• What you will do: Faithfully repeat each entry below, minus the pictures.

• Records for processing:
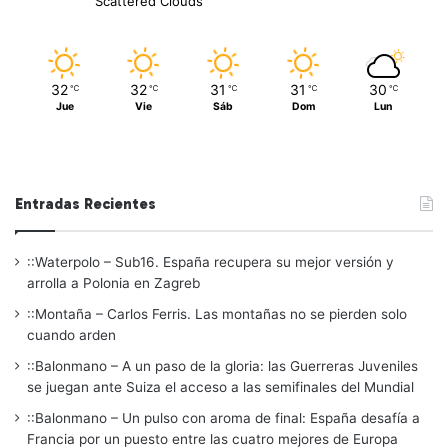
Scattered Clouds
32
32
31
31
30
℃
℃
℃
℃
℃
Jue
Vie
Sáb
Dom
Lun
Entradas Recientes
::Waterpolo – Sub16. España recupera su mejor versión y
arrolla a Polonia en Zagreb
::Montaña – Carlos Ferris. Las montañas no se pierden solo
cuando arden
::Balonmano – A un paso de la gloria: las Guerreras Juveniles
se juegan ante Suiza el acceso a las semifinales del Mundial
::Balonmano – Un pulso con aroma de final: España desafía a
Francia por un puesto entre las cuatro mejores de Europa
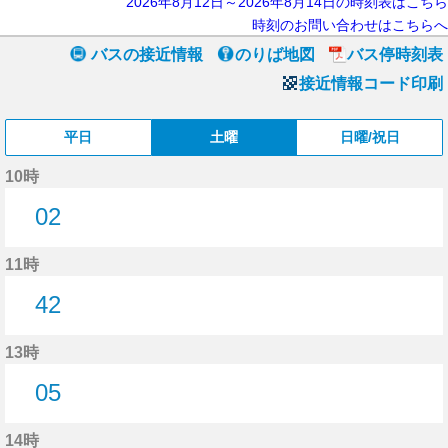
2026年8月12日～2026年8月14日の時刻表はこちら
時刻のお問い合わせはこちらへ
バスの接近情報
のりば地図
バス停時刻表
接近情報コード印刷
平日
土曜
日曜/祝日
10時
02
2分はつ
11時
42
42分はつ
13時
05
5分はつ
14時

• Exercise result:
Scattered Clouds
32
32
31
31
30
℃
℃
℃
℃
℃
Jue
Vie
Sáb
Dom
Lun
Entradas Recientes
::Waterpolo – Sub16. España recupera su mejor versión y
arrolla a Polonia en Zagreb
::Montaña – Carlos Ferris. Las montañas no se pierden solo
cuando arden
::Balonmano – A un paso de la gloria: las Guerreras Juveniles
se juegan ante Suiza el acceso a las semifinales del Mundial
::Balonmano – Un pulso con aroma de final: España desafía a
Francia por un puesto entre las cuatro mejores de Europa
2026年8月12日～2026年8月14日の時刻表はこちら
時刻のお問い合わせはこちらへ
バスの接近情報
のりば地図
バス停時刻表
接近情報コード印刷
平日
土曜
日曜/祝日
10時
02
2分はつ
11時
42
42分はつ
13時
05
5分はつ
14時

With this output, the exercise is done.